=== EXERCISE MATERIAL ===

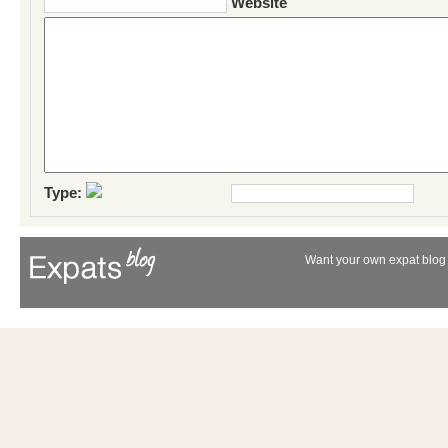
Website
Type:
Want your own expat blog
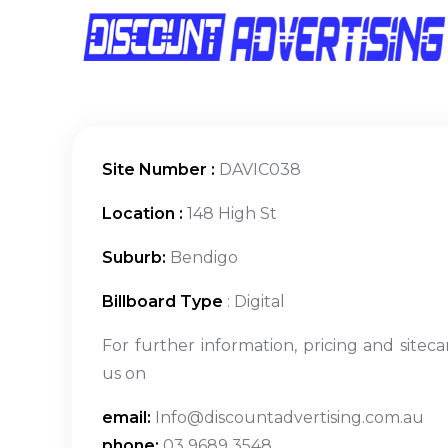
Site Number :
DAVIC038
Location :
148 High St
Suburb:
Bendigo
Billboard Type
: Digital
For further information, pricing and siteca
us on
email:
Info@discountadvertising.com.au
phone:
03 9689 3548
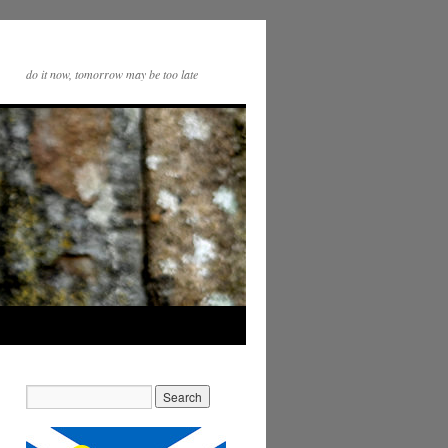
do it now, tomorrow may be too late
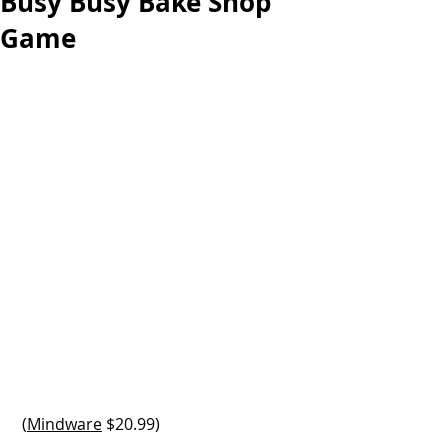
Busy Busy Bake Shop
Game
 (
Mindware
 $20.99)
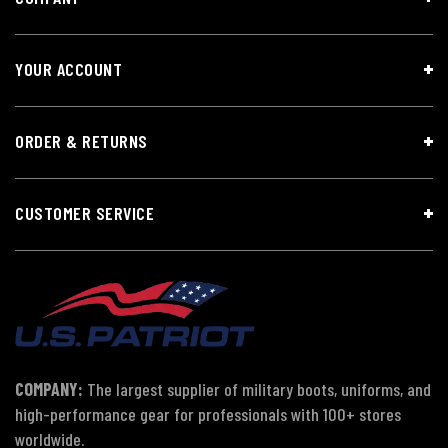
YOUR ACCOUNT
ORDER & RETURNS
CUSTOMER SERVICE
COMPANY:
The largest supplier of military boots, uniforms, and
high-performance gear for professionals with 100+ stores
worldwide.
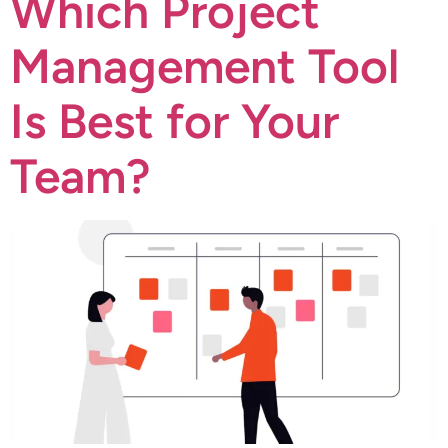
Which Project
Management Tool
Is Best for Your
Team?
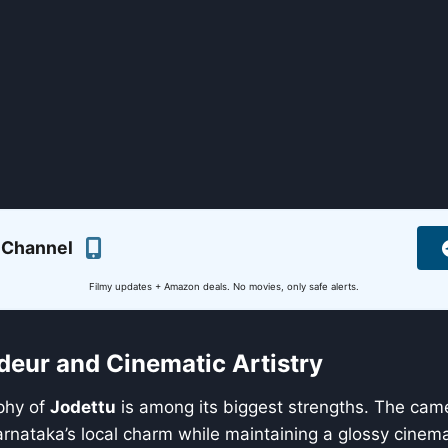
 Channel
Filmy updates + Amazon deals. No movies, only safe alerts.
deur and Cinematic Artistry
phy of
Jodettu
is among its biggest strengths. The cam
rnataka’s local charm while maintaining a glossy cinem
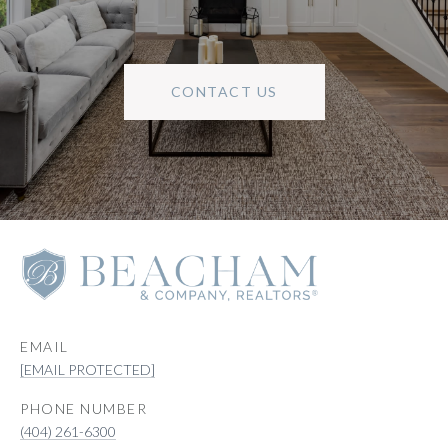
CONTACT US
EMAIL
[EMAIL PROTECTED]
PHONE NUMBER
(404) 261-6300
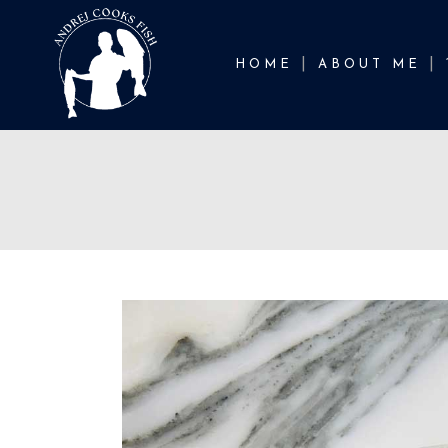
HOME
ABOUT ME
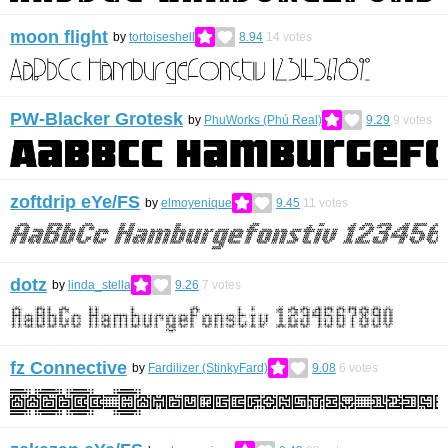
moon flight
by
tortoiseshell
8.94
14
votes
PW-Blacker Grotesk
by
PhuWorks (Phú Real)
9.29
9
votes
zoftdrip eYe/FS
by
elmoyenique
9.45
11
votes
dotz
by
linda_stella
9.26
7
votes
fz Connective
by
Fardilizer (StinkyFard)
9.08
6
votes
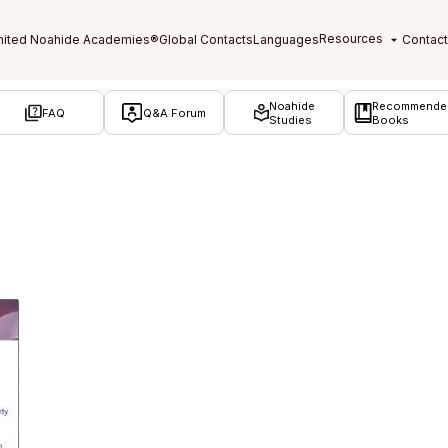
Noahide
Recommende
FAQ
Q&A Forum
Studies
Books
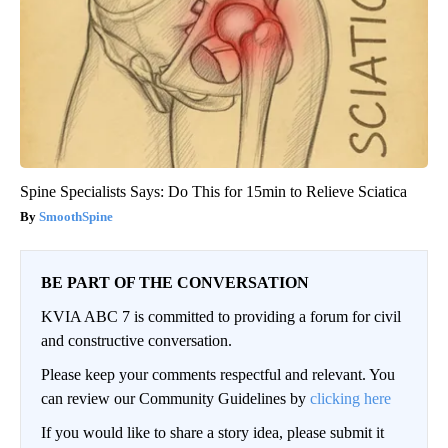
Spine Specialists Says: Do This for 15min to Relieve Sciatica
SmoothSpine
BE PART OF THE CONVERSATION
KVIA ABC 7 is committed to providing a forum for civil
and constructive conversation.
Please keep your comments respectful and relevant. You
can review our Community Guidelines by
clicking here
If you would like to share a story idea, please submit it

===

:: YOUR OBJECTIVE ::
Print the records above word for word, omitting any picture they contain.

:: REPLY ::
Website
Type:
Want your own expat blog
Site Number :
DAVIC038
Location :
148 High St
Suburb:
Bendigo
Billboard Type
: Digital
For further information, pricing and siteca
us on
email:
Info@discountadvertising.com.au
phone:
03 9689 3548
do it now, tomorrow may be too late
Busy Busy Bake Shop
Game
 (
Mindware
 $20.99)
YOUR ACCOUNT
ORDER & RETURNS
CUSTOMER SERVICE
COMPANY:
The largest supplier of military boots, uniforms, and
high-performance gear for professionals with 100+ stores
worldwide.
Which Project
Management Tool
Is Best for Your
Team?
 Channel
Filmy updates + Amazon deals. No movies, only safe alerts.
deur and Cinematic Artistry
phy of
Jodettu
is among its biggest strengths. The cam
rnataka’s local charm while maintaining a glossy cinem
CONTACT US
EMAIL
[EMAIL PROTECTED]
PHONE NUMBER
(404) 261-6300
HOME
ABOUT ME
moon flight
by
tortoiseshell
8.94
14
votes
PW-Blacker Grotesk
by
PhuWorks (Phú Real)
9.29
9
votes
zoftdrip eYe/FS
by
elmoyenique
9.45
11
votes
dotz
by
linda_stella
9.26
7
votes
fz Connective
by
Fardilizer (StinkyFard)
9.08
6
votes
Noahide
Recommende
FAQ
Q&A Forum
Studies
Books
Spine Specialists Says: Do This for 15min to Relieve Sciatica
SmoothSpine
BE PART OF THE CONVERSATION
KVIA ABC 7 is committed to providing a forum for civil
and constructive conversation.
Please keep your comments respectful and relevant. You
can review our Community Guidelines by
clicking here
If you would like to share a story idea, please submit it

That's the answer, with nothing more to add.